8 So, in my opinion, the positives associated with setting up the CMRC far outweigh any disadvantages
9 Would research into ME/CFS here in the UK really be in a better position if, as some people want, the CMRC packed up, or some of the charity members left? I think not…..
Dr Charles Shepherd
I don't see it as either being an in the current way or out question. Clearly people sick and like me, very severe, very long term sick WANT & NEED state intervention and funding from the major funders. I am on benefits and know what people with M.E can raise themselves is small compared to what the state can invest when it chooses eg for HIV or dementia.
My question, as someone already sick over half of my life and at this pace expecting to be so for a long term ahead is - is it enough, a fitting response etc to crack this illness & develop treatments quickly?& no I don't think it Is. Do I think the charities should ask for more, yes. Would I like to see more in line with the Gibson inquiry recommendations ie £11m ring fenced - yes. & do I think the state & medical research societies after Years of neglect, for which both Dr Montoya & Shepherd have asked apologies, are making up for their mistreatment & earnestly setting out make rapid progress? - no. Do I think long term Ill people will die as we wait at this speed of progress - yes. Is enough being done to research/ help the severe in UK - Hell no.

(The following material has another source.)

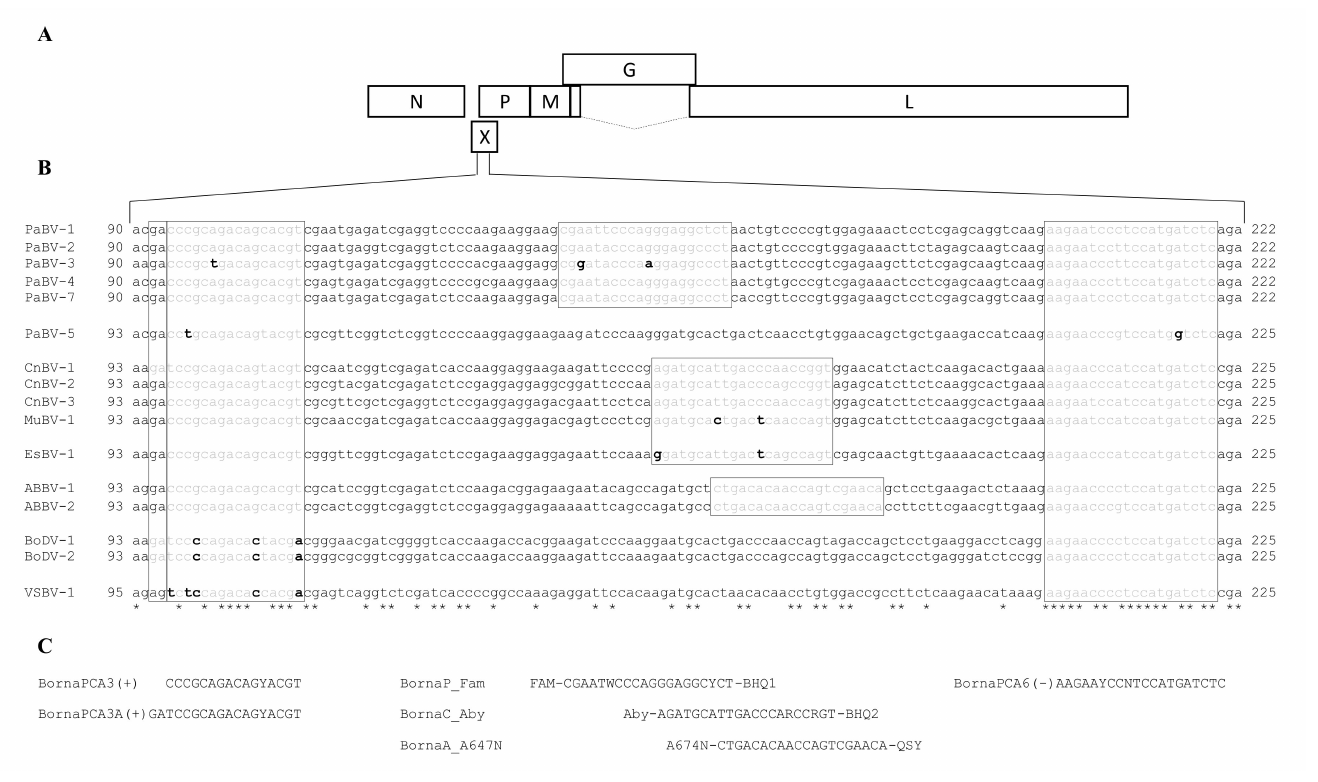
Figure 2. Primer and probe design. ( A ). Schematic presentation of the orthobornavirus genome. ( B ). Alignment of the partial orthobornavirus X/P gene sequences (positions 90/93 to 222/225). Boxes: sequences corresponding to the primer and probe binding regions; grey: nucleotides matching the primer/probe sequence; black, boldface: nucleotides mismatching with the primer/probe sequence. PaBV-6 and PaBV-8 are not included in this alignment, since no X gene sequences are available for these viruses. ( C ). Primer and probe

From what you write dr shepherd you sound as if what the UK is doing at a state level is enough & all that can be done. I find that disappointing. The charities have been "at this" for 30 years now, not 5 where our "progress" would not be so jarring as it is.
Do you think dr shepherd that MRC NIHR are doing all that can be asked of them, investing as much as can be asked of them past 10years and appropriately? I do not. Or rather I desperately hope for more. I also think the CFS umbrella, endorsed by uk charities involved is crippling & it's staggering more refinement on criteria /definitions hasn't happened which still allows Oxford & NICE criteria use in UK, polluting the research & influencing perceptions with their MUS /CF research.
At least we hear of a bigger effort on the horizon in USA. The words funding equality aren't even uttered in relation to ME/CFS over here.
PS what is the likes of Hugh Parry actually doing aside from attending these meetings?